My friend Will Danoff, who runs the largest actively managed mutual fund in the US, the Fidelity Contrafund, and who has beaten the market over his more than 25 years at its helm, is fond of saying, as regards to investing in stocks, “Are things getting better, or are they getting worse?” Well, they are clearly getting better and that is expected to continue. Goldman Sachs expects annualized economic growth of 25% in Q3 after Q2’s decline, and 2021 growth of 5.8%. If that is correct, then GDP ought to be back to record highs some time in Q2 or Q3 of 2021.

The biggest problem with those who believe the market is disconnected with economic reality because the economic numbers still to come will be dreadful (and they will be) is that those numbers report the past and the market looks forward. The market predicts the economy; the economy does not predict the market. Stocks went down in the first quarter of this year and the first quarter of this year was a quarter of growth. Stock prices typically lead the economy by 4 to 6 months so it is, or ought to be, no surprise they have been headed higher. Why should they not be: Things are getting better not worse, earnings are bottoming and should begin to recover in Q3, the Fed has said they do not expect to raise rates for years, inflation is non-existent, interest rates provide no impediment to higher stock prices, and even valuations are not demanding at around 20x 2021 earnings given levels of inflation and rates.

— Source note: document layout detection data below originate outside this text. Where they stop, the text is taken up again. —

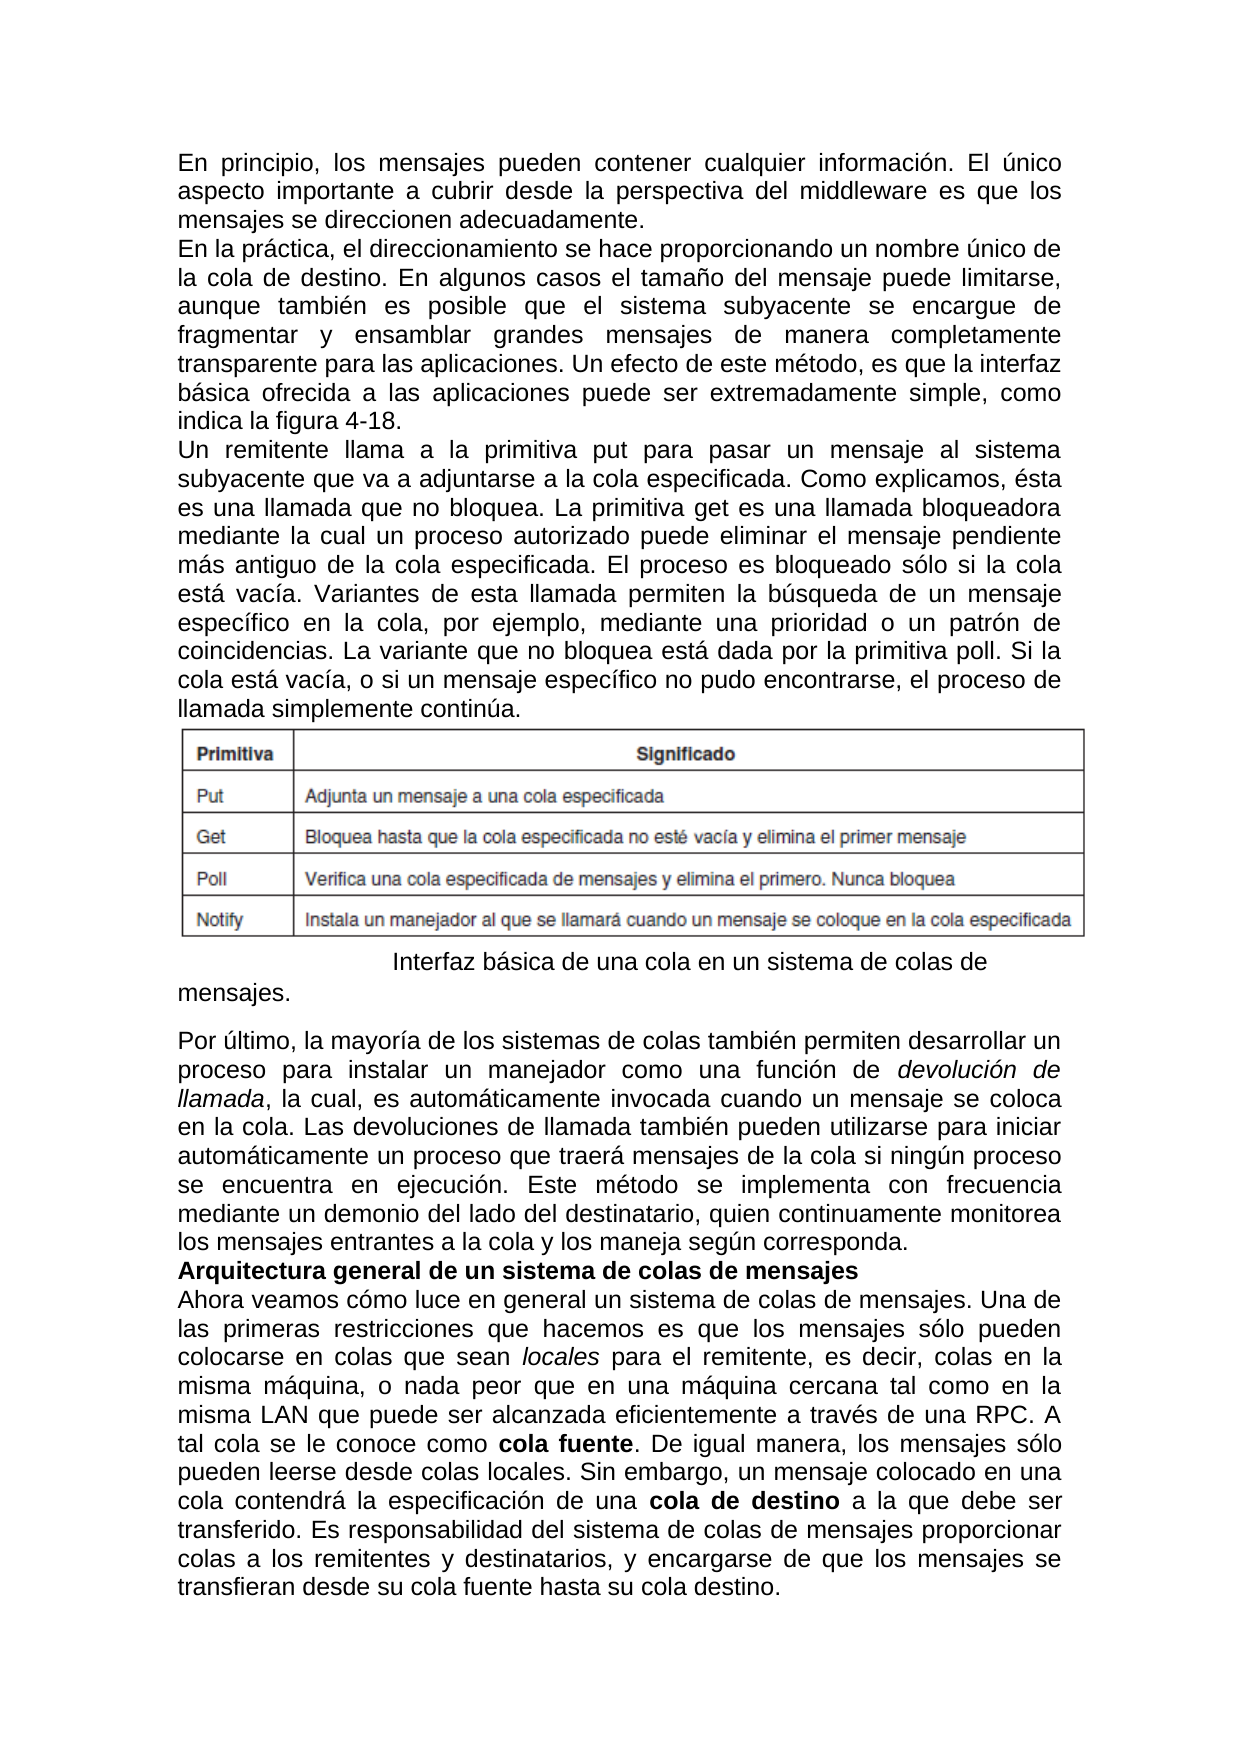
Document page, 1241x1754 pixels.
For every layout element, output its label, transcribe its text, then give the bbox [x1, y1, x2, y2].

picture [176, 723, 1097, 946]
text En la práctica, el direccionamiento se hace proporcionando un nombre único de la cola de destino. En algunos casos el tamaño del mensaje puede limitarse, aunque también es posible que el sistema subyacente se encargue de fragmentar y ensamblar grandes mensajes de manera completamente transparente para las aplicaciones. Un efecto de este método, es que la interfaz básica ofrecida a las aplicaciones puede ser extremadamente simple, como indica la figura 4-18. [177, 234, 1063, 435]
text Un remitente llama a la primitiva put para pasar un mensaje al sistema subyacente que va a adjuntarse a la cola especificada. Como explicamos, ésta es una llamada que no bloquea. La primitiva get es una llamada bloqueadora mediante la cual un proceso autorizado puede eliminar el mensaje pendiente más antiguo de la cola especificada. El proceso es bloqueado sólo si la cola está vacía. Variantes de esta llamada permiten la búsqueda de un mensaje específico en la cola, por ejemplo, mediante una prioridad o un patrón de coincidencias. La variante que no bloquea está dada por la primitiva poll. Si la cola está vacía, o si un mensaje específico no pudo encontrarse, el proceso de llamada simplemente continúa. [177, 435, 1063, 723]
text Arquitectura general de un sistema de colas de mensajes [177, 1256, 1063, 1285]
text Ahora veamos cómo luce en general un sistema de colas de mensajes. Una de las primeras restricciones que hacemos es que los mensajes sólo pueden colocarse en colas que sean locales para el remitente, es decir, colas en la misma máquina, o nada peor que en una máquina cercana tal como en la misma LAN que puede ser alcanzada eficientemente a través de una RPC. A tal cola se le conoce como cola fuente. De igual manera, los mensajes sólo pueden leerse desde colas locales. Sin embargo, un mensaje colocado en una cola contendrá la especificación de una cola de destino a la que debe ser transferido. Es responsabilidad del sistema de colas de mensajes proporcionar colas a los remitentes y destinatarios, y encargarse de que los mensajes se transfieran desde su cola fuente hasta su cola destino. [177, 1285, 1063, 1601]
text Por último, la mayoría de los sistemas de colas también permiten desarrollar un proceso para instalar un manejador como una función de devolución de llamada, la cual, es automáticamente invocada cuando un mensaje se coloca en la cola. Las devoluciones de llamada también pueden utilizarse para iniciar automáticamente un proceso que traerá mensajes de la cola si ningún proceso se encuentra en ejecución. Este método se implementa con frecuencia mediante un demonio del lado del destinatario, quien continuamente monitorea los mensajes entrantes a la cola y los maneja según corresponda. [177, 1026, 1063, 1256]
text Interfaz básica de una cola en un sistema de colas de mensajes. [177, 946, 1063, 1007]
text En principio, los mensajes pueden contener cualquier información. El único aspecto importante a cubrir desde la perspectiva del middleware es que los mensajes se direccionen adecuadamente. [177, 148, 1063, 234]
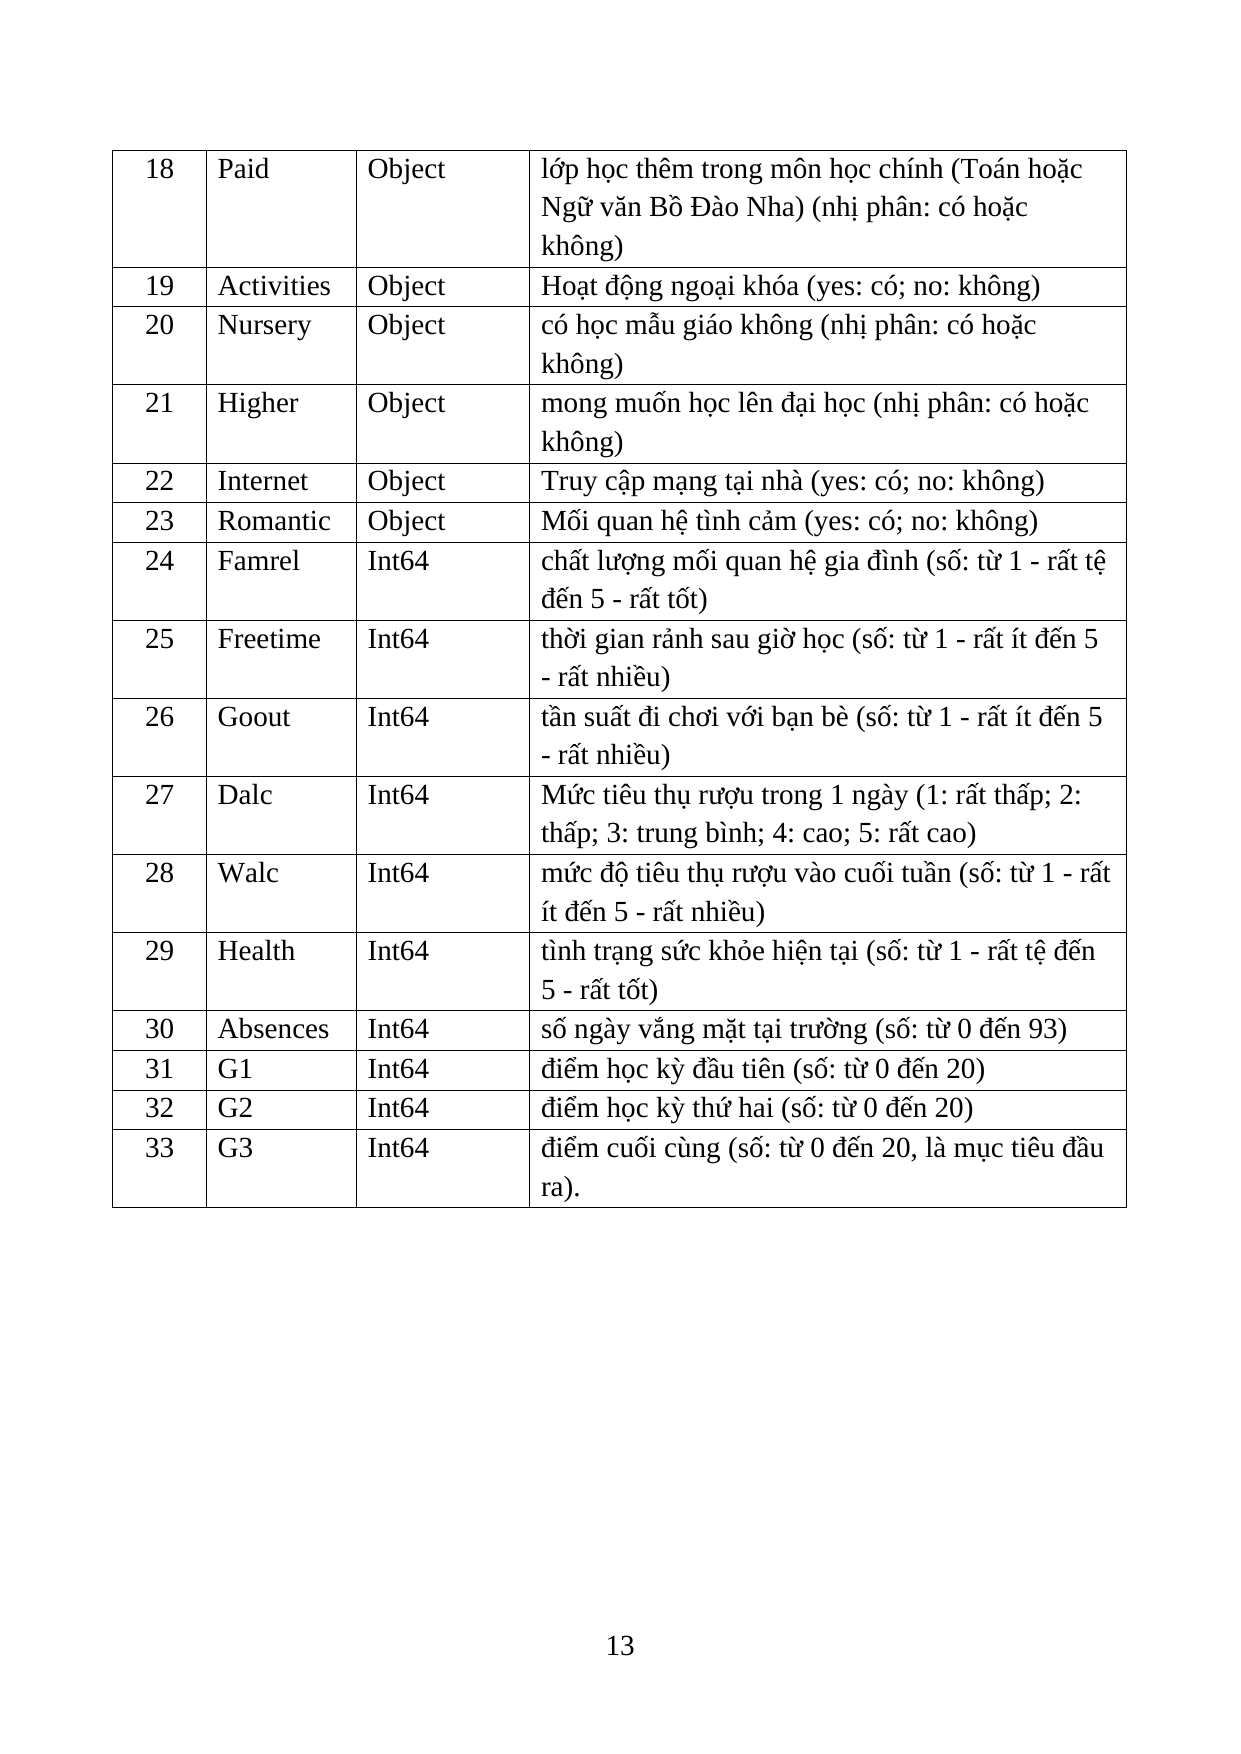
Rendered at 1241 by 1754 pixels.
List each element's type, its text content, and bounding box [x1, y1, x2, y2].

Let’s go back to this idea that stocks at current levels are “disconnected” from the real economy and that presents a problem that stands in need of correcting. In order to say stocks are “disconnected,” one needs to have some idea of what the connection is between the market and the economy. The belief appears to be that stocks go up when earnings and the economy are going up and they go down when the economy is doing the same. So, in short, stocks and the economy are positively correlated. The problem with that view is that there is no evidence at all to support it, as a few minutes research demonstrates. The correlation coefficient of stocks to annual economic growth from 1930 through 2019 is .09, that is, no meaningful correlation at all. For rolling 10-year periods over the same time span, it is slightly negative. I am reminded of the quote of the now mostly forgotten British poet and classicist A.E. Housman, who likewise was confronted with a belief that had no basis. Housman said, “Three minutes’ thought would suffice to find this out; but thought is irksome and three minutes is a long time.”

None of this means, of course, that stocks won’t correct or that they might not descend into a new bear market. That depends on what happens in the future. In Reminiscences, Mr. Partridge is a grizzled market veteran, known as Old Turkey. After a strong move upward in stocks, a young investor who had recommended a stock that Old Turkey had bought told him the market was too high and he should sell and wait for the inevitable correction. Old Turkey demurred and when asked why, kept repeating “Well, it’s a bull market, you know.” Or as George Soros explained to me when I was short oil in 2008 as it soared to record levels (he was long), “You have forgotten something very important. You want to be long stuff that is going up, and short stuff that is going down.”

Stocks have been going up since late March. They have been following a pattern very similar to 2009: bottom in March, rally for two months, consolidate. In 2009, they then continued to go higher. What do I think? “Well, it’s a bull market you know.”